Virgen del Rocio University Hospital for Children, Av. Manuel Siurto s/n, Seville, Spain.
Int J Infect Dis. 2010 Sep;14 Suppl 3:e322-4. doi: 10.1016/j.ijid.2010.04.001. Epub 2010 Jun 25.
Brucellosis is a relatively common disease in the Mediterranean area and may present with prolonged fever without focus, however it remains an important diagnostic challenge to most pediatricians. We report the case of a 10-year-old male patient who presented with fever without a focus of 10-day duration, hepatomegaly, ascites, a small elevation in transaminases and acute-phase reactants indicating cholestasis, leukopenia, and thrombocytopenia. Imaging tests showed many small, rounded, hypodense focal lesions in the liver and spleen. After eliminating a wide range of diseases, positive results for the Rose Bengal test and indirect immunofluorescence assay for Brucella melitensis made it possible to establish a diagnosis of hepatosplenic brucellosis. A review of the family history revealed direct contact with farm animals. The patient made good progress on treatment with doxycycline and streptomycin, with complete resolution of both clinical symptoms and imaging signs. The prevalence of brucellosis is gradually increasing, mainly due to migratory movements. It should always be eliminated as a source of unknown fever in endemic areas and should also be taken into account in other geographical areas where it is not common whenever a patient presents with prolonged fever and unspecific symptoms. Standard therapy is highly effective, even in relapse cases, and early diagnosis leads to a rapid recovery and favorable outcome. The unusual presentation in the case reported here reminds us that it is possible to encounter a Brucella infection in a case of fever without a focus, irrespective of the existence of a clear epidemiological history, which is very often omitted by the family. All differential diagnostic protocols for fever without a focus should include a diagnostic test for Brucella in order to achieve early detection of the disease and initiate therapy promptly.

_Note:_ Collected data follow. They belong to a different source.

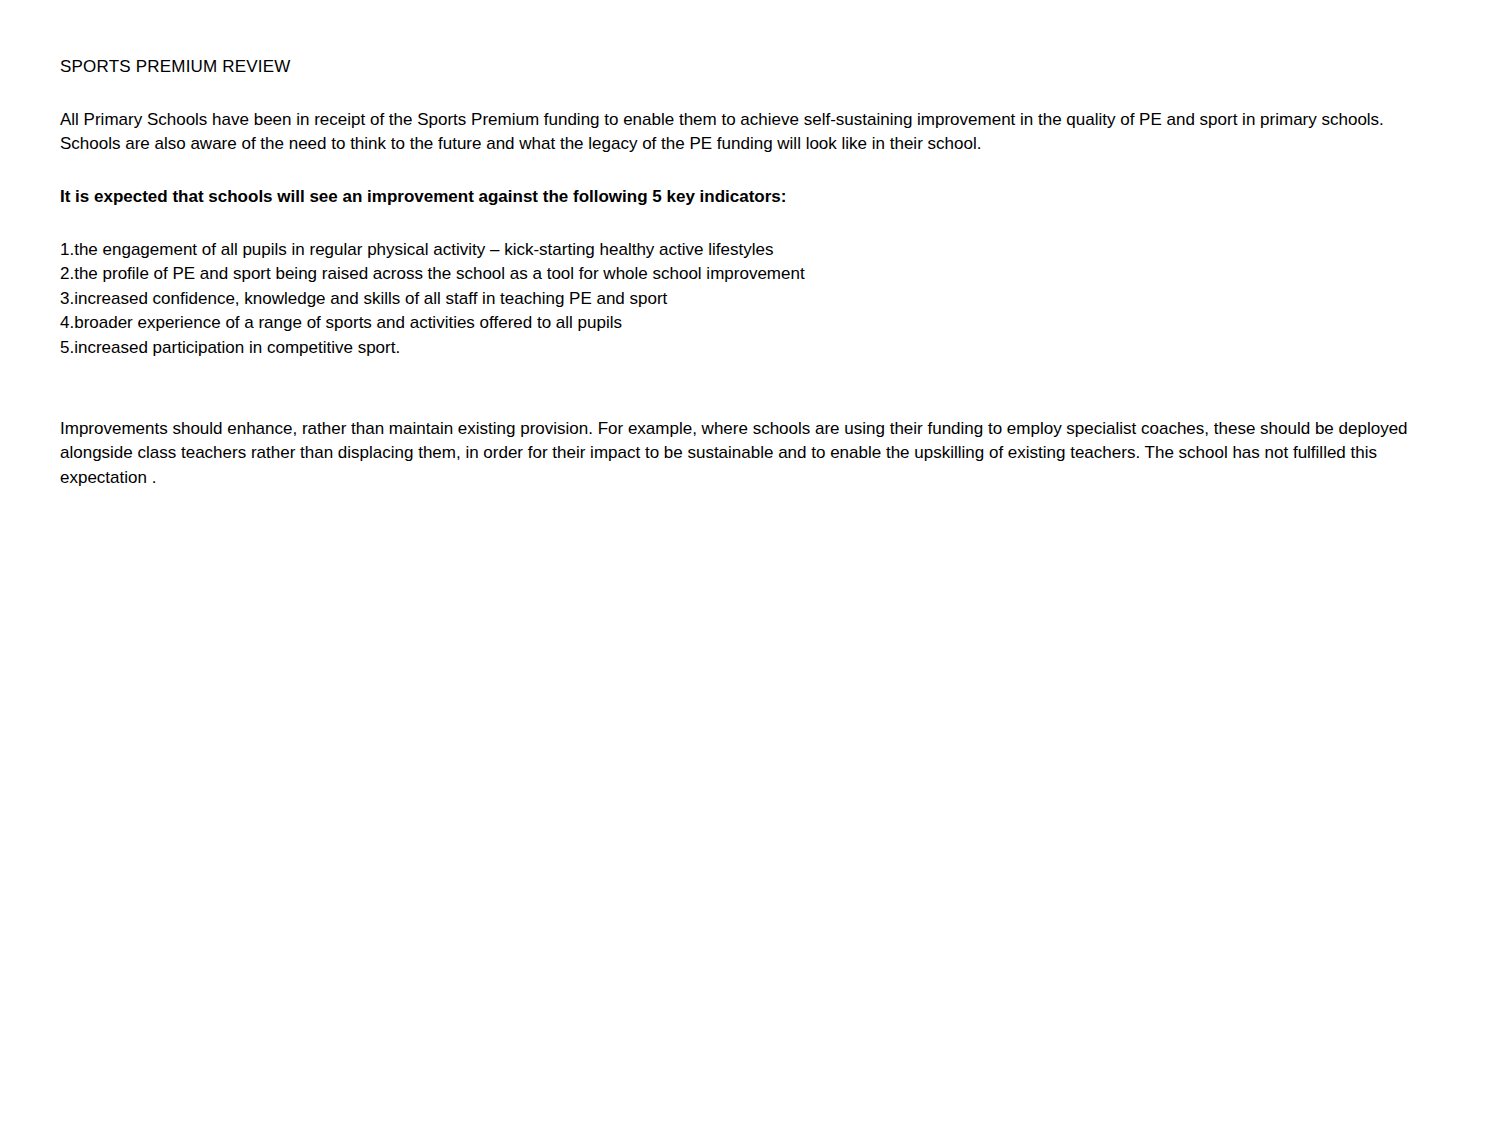SPORTS PREMIUM REVIEW
All Primary Schools have been in receipt of the Sports Premium funding to enable them to achieve self-sustaining improvement in the quality of PE and sport in primary schools.
Schools are also aware of the need to think to the future and what the legacy of the PE funding will look like in their school.
It is expected that schools will see an improvement against the following 5 key indicators:
1.the engagement of all pupils in regular physical activity – kick-starting healthy active lifestyles
2.the profile of PE and sport being raised across the school as a tool for whole school improvement
3.increased confidence, knowledge and skills of all staff in teaching PE and sport
4.broader experience of a range of sports and activities offered to all pupils
5.increased participation in competitive sport.
Improvements should enhance, rather than maintain existing provision. For example, where schools are using their funding to employ specialist coaches, these should be deployed alongside class teachers rather than displacing them, in order for their impact to be sustainable and to enable the upskilling of existing teachers. The school has not fulfilled this expectation .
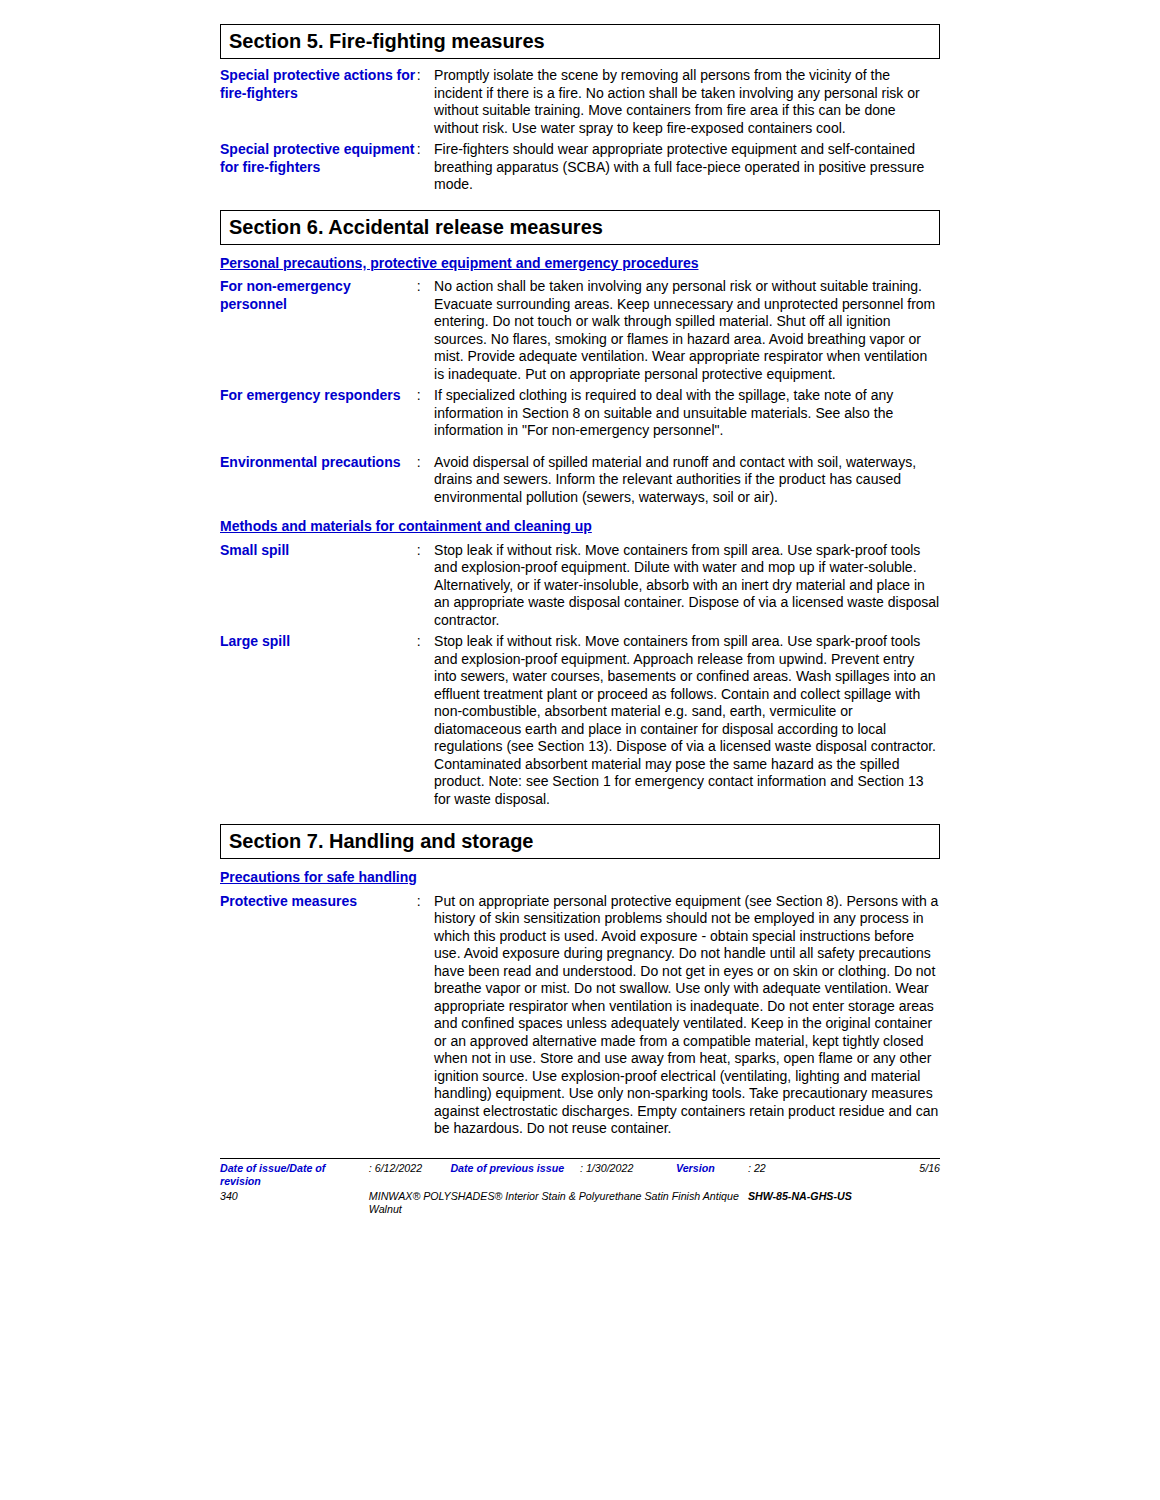Section 5. Fire-fighting measures
| Special protective actions for fire-fighters | : | Promptly isolate the scene by removing all persons from the vicinity of the incident if there is a fire. No action shall be taken involving any personal risk or without suitable training. Move containers from fire area if this can be done without risk. Use water spray to keep fire-exposed containers cool. |
| Special protective equipment for fire-fighters | : | Fire-fighters should wear appropriate protective equipment and self-contained breathing apparatus (SCBA) with a full face-piece operated in positive pressure mode. |
Section 6. Accidental release measures
Personal precautions, protective equipment and emergency procedures
| For non-emergency personnel | : | No action shall be taken involving any personal risk or without suitable training. Evacuate surrounding areas. Keep unnecessary and unprotected personnel from entering. Do not touch or walk through spilled material. Shut off all ignition sources. No flares, smoking or flames in hazard area. Avoid breathing vapor or mist. Provide adequate ventilation. Wear appropriate respirator when ventilation is inadequate. Put on appropriate personal protective equipment. |
| For emergency responders | : | If specialized clothing is required to deal with the spillage, take note of any information in Section 8 on suitable and unsuitable materials. See also the information in "For non-emergency personnel". |
| Environmental precautions | : | Avoid dispersal of spilled material and runoff and contact with soil, waterways, drains and sewers. Inform the relevant authorities if the product has caused environmental pollution (sewers, waterways, soil or air). |
Methods and materials for containment and cleaning up
| Small spill | : | Stop leak if without risk. Move containers from spill area. Use spark-proof tools and explosion-proof equipment. Dilute with water and mop up if water-soluble. Alternatively, or if water-insoluble, absorb with an inert dry material and place in an appropriate waste disposal container. Dispose of via a licensed waste disposal contractor. |
| Large spill | : | Stop leak if without risk. Move containers from spill area. Use spark-proof tools and explosion-proof equipment. Approach release from upwind. Prevent entry into sewers, water courses, basements or confined areas. Wash spillages into an effluent treatment plant or proceed as follows. Contain and collect spillage with non-combustible, absorbent material e.g. sand, earth, vermiculite or diatomaceous earth and place in container for disposal according to local regulations (see Section 13). Dispose of via a licensed waste disposal contractor. Contaminated absorbent material may pose the same hazard as the spilled product. Note: see Section 1 for emergency contact information and Section 13 for waste disposal. |
Section 7. Handling and storage
Precautions for safe handling
| Protective measures | : | Put on appropriate personal protective equipment (see Section 8). Persons with a history of skin sensitization problems should not be employed in any process in which this product is used. Avoid exposure - obtain special instructions before use. Avoid exposure during pregnancy. Do not handle until all safety precautions have been read and understood. Do not get in eyes or on skin or clothing. Do not breathe vapor or mist. Do not swallow. Use only with adequate ventilation. Wear appropriate respirator when ventilation is inadequate. Do not enter storage areas and confined spaces unless adequately ventilated. Keep in the original container or an approved alternative made from a compatible material, kept tightly closed when not in use. Store and use away from heat, sparks, open flame or any other ignition source. Use explosion-proof electrical (ventilating, lighting and material handling) equipment. Use only non-sparking tools. Take precautionary measures against electrostatic discharges. Empty containers retain product residue and can be hazardous. Do not reuse container. |
| Date of issue/Date of revision | : 6/12/2022 | Date of previous issue | : 1/30/2022 | Version | : 22 | 5/16 |
| 340 | MINWAX® POLYSHADES® Interior Stain & Polyurethane Satin Finish Antique Walnut | SHW-85-NA-GHS-US |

布鲁氏菌病在地中海地区较为常见,可表现为无明确病灶的长期发热,但对于大多数儿科医生来说,这仍然是一个重要的诊断挑战。我们报告了一例 10 岁男性患者,其发热无明确病灶持续了 10 天,伴有肝大、腹水、转氨酶和急性期反应物轻度升高,提示存在胆汁淤积、白细胞减少和血小板减少。影像学检查显示肝脏和脾脏有许多小而圆的、低密病灶。在排除了一系列广泛疾病后,虎红平板试验和布氏杆菌 melitensis 间接免疫荧光试验阳性,得以确诊为肝脾布鲁氏菌病。回顾家族史,发现与农场动物有直接接触。患者接受多西环素和链霉素治疗后病情好转,临床症状和影像学征象均完全缓解。布鲁氏菌病的患病率逐渐增加,主要与迁移运动有关。在流行地区,对于不明原因发热,应始终排除其作为病因的可能性,在其他不常见布鲁氏菌病的地区,只要患者出现长期发热和非特异性症状,也应考虑到这种疾病。标准治疗方案非常有效,即使在复发病例中也是如此,早期诊断可导致快速康复和良好的结局。本例的非典型表现提醒我们,即使存在不明确的流行病学史,也有可能在发热无明确病灶的情况下遇到布鲁氏菌感染,这种情况往往会被家庭所忽略。对于发热无明确病灶的所有鉴别诊断方案,均应包括布鲁氏菌检测,以便早期发现疾病并及时开始治疗。